Data supplied

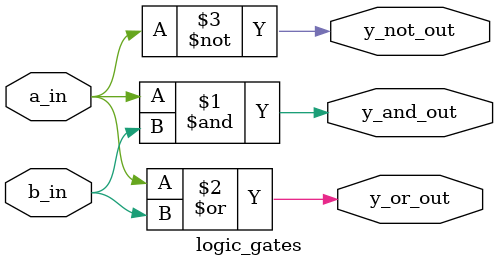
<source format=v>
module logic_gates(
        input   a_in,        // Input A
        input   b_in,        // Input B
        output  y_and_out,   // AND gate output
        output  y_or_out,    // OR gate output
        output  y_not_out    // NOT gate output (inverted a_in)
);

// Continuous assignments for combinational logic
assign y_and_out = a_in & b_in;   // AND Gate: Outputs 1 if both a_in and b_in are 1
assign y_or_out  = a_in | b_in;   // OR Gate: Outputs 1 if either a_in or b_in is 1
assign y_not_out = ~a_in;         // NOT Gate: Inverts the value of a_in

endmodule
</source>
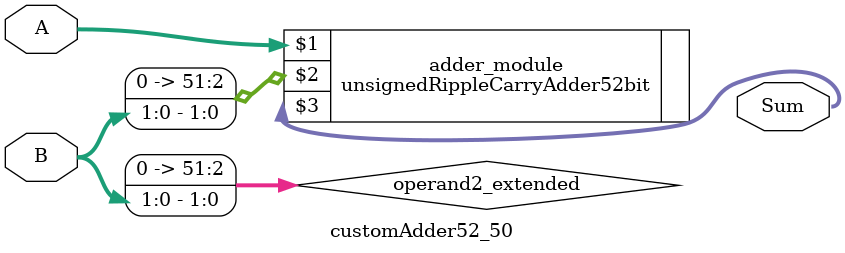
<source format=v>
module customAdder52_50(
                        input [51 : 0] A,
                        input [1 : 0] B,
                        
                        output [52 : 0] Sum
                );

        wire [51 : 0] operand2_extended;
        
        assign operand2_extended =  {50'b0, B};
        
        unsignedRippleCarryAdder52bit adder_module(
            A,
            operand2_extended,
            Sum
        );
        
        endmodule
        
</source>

Work task
Leave the pictures out and return the rest of the listing exactly.

Written answer
<source format=v>
module logic_gates(
        input   a_in,        // Input A
        input   b_in,        // Input B
        output  y_and_out,   // AND gate output
        output  y_or_out,    // OR gate output
        output  y_not_out    // NOT gate output (inverted a_in)
);

// Continuous assignments for combinational logic
assign y_and_out = a_in & b_in;   // AND Gate: Outputs 1 if both a_in and b_in are 1
assign y_or_out  = a_in | b_in;   // OR Gate: Outputs 1 if either a_in or b_in is 1
assign y_not_out = ~a_in;         // NOT Gate: Inverts the value of a_in

endmodule
</source>
<source format=v>
module customAdder52_50(
                        input [51 : 0] A,
                        input [1 : 0] B,
                        
                        output [52 : 0] Sum
                );

        wire [51 : 0] operand2_extended;
        
        assign operand2_extended =  {50'b0, B};
        
        unsignedRippleCarryAdder52bit adder_module(
            A,
            operand2_extended,
            Sum
        );
        
        endmodule
        
</source>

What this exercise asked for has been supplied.